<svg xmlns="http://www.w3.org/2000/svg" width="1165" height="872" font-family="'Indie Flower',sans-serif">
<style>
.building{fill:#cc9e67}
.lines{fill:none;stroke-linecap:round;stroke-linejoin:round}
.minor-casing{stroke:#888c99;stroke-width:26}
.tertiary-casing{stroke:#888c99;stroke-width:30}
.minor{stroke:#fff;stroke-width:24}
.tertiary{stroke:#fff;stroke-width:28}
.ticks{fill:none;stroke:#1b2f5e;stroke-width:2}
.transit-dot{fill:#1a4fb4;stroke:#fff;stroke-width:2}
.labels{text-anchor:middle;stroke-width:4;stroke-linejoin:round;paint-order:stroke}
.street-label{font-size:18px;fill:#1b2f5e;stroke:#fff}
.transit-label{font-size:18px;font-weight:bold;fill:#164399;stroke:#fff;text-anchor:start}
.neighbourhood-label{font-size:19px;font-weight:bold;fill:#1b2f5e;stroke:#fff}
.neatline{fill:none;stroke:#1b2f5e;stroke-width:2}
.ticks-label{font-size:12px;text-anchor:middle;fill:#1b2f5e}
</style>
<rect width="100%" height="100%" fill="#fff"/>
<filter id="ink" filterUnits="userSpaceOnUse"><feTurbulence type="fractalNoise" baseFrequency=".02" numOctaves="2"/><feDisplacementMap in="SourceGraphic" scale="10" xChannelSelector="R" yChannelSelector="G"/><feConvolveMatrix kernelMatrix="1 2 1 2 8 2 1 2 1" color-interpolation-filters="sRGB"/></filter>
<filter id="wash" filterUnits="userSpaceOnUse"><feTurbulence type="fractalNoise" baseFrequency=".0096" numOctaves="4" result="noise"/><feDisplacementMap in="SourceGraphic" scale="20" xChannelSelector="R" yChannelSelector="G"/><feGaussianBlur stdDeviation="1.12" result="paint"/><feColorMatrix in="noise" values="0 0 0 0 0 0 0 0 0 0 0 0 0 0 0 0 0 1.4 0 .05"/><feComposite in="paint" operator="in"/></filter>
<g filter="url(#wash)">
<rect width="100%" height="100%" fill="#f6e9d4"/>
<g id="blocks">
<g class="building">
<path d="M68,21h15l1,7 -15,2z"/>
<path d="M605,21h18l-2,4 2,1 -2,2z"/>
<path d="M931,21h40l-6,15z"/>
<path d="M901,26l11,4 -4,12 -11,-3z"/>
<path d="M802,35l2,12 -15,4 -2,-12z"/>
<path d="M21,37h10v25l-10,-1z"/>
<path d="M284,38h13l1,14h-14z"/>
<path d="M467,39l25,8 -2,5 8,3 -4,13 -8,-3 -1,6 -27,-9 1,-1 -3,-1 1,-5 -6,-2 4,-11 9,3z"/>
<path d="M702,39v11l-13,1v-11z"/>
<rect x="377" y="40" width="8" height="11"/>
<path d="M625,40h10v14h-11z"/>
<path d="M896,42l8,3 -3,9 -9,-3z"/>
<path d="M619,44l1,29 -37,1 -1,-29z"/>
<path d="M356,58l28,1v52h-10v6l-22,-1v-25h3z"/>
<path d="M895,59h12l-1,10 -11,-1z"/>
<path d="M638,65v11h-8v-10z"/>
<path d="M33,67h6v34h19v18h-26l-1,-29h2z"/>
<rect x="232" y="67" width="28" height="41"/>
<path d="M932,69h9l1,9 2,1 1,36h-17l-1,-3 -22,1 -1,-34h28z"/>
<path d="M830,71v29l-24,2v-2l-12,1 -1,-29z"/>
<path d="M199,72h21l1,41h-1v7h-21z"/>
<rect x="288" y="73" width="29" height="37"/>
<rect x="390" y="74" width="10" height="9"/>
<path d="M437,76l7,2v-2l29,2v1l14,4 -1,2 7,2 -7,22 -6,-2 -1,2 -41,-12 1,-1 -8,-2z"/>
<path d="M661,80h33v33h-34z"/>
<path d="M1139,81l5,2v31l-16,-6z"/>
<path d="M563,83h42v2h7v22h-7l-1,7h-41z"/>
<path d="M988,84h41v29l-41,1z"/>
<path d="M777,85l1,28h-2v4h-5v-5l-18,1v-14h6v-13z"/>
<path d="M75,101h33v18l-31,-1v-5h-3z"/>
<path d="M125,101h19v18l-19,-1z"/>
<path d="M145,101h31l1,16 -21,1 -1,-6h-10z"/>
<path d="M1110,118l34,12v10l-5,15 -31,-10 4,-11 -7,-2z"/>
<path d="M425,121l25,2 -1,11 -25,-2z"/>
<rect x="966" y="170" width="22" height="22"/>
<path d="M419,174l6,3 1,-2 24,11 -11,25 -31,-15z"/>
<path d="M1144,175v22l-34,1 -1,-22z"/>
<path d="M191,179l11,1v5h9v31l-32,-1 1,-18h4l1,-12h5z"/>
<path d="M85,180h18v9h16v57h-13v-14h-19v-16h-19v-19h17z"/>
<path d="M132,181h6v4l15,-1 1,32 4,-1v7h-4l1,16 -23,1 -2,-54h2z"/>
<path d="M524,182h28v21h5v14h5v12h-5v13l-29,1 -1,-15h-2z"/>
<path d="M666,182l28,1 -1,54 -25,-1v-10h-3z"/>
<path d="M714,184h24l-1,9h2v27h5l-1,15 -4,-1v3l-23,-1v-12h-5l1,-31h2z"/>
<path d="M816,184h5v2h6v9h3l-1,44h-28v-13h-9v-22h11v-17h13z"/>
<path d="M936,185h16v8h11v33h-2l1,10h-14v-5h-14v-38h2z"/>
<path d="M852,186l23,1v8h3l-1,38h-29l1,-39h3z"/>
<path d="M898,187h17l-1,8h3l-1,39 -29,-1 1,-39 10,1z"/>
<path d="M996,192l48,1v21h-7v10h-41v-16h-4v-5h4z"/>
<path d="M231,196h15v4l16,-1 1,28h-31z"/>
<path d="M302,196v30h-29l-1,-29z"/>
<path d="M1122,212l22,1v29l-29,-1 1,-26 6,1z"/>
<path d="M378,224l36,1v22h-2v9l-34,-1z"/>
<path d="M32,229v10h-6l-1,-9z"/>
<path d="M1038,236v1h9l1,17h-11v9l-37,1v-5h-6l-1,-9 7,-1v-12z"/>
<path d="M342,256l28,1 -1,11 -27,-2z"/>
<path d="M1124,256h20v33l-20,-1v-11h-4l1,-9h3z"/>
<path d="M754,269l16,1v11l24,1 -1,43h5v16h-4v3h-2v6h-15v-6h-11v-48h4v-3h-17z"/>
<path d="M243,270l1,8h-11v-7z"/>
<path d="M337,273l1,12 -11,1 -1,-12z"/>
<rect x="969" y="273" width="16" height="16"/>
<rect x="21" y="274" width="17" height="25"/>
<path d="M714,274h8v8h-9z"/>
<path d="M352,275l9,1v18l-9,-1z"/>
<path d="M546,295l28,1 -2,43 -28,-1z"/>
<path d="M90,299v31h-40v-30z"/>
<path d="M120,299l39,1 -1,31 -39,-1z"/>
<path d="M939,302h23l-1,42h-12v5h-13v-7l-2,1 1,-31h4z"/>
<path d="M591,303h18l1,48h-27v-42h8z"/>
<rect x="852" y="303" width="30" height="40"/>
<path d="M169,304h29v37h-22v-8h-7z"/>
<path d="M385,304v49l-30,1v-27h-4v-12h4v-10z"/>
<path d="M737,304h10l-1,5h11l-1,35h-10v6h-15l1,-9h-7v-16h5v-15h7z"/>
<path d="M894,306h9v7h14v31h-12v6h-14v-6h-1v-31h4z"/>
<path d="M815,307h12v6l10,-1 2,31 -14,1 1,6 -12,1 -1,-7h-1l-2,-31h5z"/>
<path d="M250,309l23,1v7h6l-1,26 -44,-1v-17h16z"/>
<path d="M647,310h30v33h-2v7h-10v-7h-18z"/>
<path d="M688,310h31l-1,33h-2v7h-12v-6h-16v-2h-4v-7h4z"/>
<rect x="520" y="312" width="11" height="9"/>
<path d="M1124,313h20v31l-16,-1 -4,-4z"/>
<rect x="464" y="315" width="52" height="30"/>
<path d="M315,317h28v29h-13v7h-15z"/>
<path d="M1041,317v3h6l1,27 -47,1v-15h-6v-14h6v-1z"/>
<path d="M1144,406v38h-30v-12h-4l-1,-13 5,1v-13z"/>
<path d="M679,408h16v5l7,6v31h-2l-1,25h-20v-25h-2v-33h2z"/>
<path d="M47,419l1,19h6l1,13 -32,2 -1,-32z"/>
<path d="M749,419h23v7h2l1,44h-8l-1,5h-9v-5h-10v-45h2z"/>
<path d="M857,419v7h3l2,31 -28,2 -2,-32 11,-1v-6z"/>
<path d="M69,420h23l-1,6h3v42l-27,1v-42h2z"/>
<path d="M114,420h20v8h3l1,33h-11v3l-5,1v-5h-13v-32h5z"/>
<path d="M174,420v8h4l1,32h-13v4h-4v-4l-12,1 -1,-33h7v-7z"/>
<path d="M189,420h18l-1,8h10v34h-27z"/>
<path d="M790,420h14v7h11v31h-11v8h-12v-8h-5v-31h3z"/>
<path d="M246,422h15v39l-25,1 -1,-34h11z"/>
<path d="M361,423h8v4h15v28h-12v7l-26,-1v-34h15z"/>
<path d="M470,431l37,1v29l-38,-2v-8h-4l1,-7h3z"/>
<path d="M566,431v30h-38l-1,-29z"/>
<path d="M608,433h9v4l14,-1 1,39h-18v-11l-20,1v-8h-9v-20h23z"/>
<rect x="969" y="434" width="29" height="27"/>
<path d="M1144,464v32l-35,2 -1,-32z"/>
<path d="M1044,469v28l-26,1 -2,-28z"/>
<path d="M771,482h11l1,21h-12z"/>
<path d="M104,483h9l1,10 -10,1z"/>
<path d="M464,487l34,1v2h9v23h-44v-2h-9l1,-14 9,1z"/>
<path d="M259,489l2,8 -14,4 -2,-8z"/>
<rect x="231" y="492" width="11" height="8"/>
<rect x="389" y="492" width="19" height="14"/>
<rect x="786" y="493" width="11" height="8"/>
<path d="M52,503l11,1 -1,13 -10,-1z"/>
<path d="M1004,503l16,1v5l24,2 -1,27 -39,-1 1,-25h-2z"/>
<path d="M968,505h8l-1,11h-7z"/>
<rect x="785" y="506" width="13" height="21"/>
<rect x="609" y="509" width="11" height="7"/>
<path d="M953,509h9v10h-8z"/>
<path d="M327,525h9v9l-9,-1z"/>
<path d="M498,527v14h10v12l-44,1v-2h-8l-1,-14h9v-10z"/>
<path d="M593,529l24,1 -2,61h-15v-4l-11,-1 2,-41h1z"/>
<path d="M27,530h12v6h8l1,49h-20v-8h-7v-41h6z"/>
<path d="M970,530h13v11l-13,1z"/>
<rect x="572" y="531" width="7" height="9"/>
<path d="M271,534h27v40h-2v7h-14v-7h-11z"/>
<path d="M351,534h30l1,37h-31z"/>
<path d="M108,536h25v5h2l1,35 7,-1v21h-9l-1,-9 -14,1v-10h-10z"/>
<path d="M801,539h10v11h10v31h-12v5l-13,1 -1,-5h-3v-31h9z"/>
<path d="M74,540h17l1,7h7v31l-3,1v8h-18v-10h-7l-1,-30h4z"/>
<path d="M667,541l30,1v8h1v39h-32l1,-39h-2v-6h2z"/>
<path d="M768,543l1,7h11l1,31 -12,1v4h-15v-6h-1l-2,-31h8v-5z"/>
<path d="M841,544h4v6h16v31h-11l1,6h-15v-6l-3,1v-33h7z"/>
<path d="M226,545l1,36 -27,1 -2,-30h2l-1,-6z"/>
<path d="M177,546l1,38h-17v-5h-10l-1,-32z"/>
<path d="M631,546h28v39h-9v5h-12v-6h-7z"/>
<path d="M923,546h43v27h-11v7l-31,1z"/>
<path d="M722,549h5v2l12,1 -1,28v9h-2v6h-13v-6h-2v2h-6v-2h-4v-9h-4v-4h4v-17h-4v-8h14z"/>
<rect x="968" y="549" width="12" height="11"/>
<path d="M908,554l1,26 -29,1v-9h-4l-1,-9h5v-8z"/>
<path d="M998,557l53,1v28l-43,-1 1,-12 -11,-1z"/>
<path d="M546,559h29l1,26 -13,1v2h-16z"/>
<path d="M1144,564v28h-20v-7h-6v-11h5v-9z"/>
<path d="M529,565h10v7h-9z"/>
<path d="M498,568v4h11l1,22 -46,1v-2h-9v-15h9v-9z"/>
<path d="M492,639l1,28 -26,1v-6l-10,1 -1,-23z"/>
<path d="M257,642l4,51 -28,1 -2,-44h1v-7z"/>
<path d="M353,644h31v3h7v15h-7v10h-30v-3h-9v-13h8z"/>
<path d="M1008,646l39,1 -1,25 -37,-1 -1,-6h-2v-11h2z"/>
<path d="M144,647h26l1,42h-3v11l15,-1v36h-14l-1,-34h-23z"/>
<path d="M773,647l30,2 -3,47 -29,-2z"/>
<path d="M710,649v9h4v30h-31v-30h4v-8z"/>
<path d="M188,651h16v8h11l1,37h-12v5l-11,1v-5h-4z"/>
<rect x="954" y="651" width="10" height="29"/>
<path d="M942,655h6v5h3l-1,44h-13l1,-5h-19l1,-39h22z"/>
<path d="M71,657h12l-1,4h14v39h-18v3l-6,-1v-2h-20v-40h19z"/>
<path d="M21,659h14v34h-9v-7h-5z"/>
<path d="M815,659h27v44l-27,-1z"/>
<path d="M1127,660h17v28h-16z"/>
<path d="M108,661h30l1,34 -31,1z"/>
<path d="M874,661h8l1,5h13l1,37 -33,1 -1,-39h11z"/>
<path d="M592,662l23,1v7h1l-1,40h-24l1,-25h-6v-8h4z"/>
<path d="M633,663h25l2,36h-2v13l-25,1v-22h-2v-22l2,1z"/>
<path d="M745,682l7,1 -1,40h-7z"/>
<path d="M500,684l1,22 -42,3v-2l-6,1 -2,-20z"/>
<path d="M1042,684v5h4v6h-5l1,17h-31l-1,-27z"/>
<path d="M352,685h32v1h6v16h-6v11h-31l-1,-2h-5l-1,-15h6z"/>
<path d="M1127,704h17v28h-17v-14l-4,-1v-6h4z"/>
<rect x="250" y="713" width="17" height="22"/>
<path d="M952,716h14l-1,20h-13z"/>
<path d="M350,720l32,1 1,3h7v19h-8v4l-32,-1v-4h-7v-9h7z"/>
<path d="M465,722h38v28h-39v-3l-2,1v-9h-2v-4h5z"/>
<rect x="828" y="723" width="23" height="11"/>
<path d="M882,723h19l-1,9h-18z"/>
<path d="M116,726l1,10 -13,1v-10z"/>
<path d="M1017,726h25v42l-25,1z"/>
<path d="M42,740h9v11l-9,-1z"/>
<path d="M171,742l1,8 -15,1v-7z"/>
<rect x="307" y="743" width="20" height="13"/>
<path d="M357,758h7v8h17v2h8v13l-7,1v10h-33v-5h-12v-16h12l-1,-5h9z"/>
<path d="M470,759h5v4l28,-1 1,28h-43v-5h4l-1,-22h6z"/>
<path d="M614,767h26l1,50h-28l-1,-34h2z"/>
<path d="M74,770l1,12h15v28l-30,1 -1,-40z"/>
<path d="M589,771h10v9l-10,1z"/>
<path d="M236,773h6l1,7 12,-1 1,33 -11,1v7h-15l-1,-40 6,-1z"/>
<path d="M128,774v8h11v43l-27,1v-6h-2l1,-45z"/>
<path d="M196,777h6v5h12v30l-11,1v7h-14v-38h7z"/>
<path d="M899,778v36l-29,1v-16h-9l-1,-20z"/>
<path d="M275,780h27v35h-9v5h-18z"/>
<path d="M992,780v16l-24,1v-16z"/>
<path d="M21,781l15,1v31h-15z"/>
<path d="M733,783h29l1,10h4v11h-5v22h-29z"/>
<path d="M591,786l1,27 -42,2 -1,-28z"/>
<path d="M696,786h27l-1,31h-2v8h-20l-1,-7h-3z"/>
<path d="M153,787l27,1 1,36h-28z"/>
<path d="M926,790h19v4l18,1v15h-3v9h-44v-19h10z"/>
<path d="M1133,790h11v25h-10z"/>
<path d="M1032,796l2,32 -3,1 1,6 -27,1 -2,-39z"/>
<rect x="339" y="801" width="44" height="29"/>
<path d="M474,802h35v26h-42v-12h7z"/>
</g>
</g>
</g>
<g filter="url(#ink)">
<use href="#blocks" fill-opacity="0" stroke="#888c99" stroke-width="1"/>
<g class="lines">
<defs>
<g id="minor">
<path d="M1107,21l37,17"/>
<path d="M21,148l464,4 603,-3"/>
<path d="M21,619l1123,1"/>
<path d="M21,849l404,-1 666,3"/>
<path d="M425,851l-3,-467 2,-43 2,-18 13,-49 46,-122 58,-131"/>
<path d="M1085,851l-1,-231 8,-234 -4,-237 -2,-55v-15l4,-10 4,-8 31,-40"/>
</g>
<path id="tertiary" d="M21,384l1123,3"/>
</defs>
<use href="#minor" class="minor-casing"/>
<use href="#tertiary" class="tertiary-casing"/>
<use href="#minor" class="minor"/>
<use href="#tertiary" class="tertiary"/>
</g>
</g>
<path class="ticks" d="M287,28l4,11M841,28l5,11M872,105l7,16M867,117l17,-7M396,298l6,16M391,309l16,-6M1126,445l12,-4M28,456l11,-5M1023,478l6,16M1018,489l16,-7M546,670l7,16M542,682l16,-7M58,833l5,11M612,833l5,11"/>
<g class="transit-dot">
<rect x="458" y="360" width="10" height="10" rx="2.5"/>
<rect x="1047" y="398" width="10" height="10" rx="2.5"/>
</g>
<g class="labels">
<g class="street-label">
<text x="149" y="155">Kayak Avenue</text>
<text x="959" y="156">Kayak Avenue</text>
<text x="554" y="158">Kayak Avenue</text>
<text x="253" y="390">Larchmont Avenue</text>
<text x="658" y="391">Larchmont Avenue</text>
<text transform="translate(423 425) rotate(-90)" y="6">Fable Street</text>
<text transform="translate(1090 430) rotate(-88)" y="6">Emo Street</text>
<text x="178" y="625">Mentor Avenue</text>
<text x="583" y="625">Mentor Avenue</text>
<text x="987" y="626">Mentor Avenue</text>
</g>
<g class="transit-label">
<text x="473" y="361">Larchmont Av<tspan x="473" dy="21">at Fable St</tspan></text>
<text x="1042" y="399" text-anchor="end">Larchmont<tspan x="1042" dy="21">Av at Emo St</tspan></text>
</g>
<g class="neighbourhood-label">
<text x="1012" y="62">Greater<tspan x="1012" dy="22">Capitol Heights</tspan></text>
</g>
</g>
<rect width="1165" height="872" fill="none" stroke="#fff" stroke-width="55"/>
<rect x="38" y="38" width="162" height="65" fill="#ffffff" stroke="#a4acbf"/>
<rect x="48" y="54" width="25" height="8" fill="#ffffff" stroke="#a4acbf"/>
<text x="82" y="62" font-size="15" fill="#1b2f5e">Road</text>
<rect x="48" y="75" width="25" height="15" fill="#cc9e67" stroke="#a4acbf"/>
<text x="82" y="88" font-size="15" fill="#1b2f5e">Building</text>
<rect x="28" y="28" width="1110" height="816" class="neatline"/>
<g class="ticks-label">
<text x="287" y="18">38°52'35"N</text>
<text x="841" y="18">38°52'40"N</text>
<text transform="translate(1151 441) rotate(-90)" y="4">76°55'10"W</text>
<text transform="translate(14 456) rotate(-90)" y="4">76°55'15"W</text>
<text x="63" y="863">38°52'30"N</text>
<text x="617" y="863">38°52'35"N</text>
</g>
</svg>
----------------
■ **Instructions for the task**
Copy out, from the material above, each line where the word "userSpaceOnUse" is present.

■ **Written solution**
<filter id="ink" filterUnits="userSpaceOnUse"><feTurbulence type="fractalNoise" baseFrequency=".02" numOctaves="2"/><feDisplacementMap in="SourceGraphic" scale="10" xChannelSelector="R" yChannelSelector="G"/><feConvolveMatrix kernelMatrix="1 2 1 2 8 2 1 2 1" color-interpolation-filters="sRGB"/></filter>
<filter id="wash" filterUnits="userSpaceOnUse"><feTurbulence type="fractalNoise" baseFrequency=".0096" numOctaves="4" result="noise"/><feDisplacementMap in="SourceGraphic" scale="20" xChannelSelector="R" yChannelSelector="G"/><feGaussianBlur stdDeviation="1.12" result="paint"/><feColorMatrix in="noise" values="0 0 0 0 0 0 0 0 0 0 0 0 0 0 0 0 0 1.4 0 .05"/><feComposite in="paint" operator="in"/></filter>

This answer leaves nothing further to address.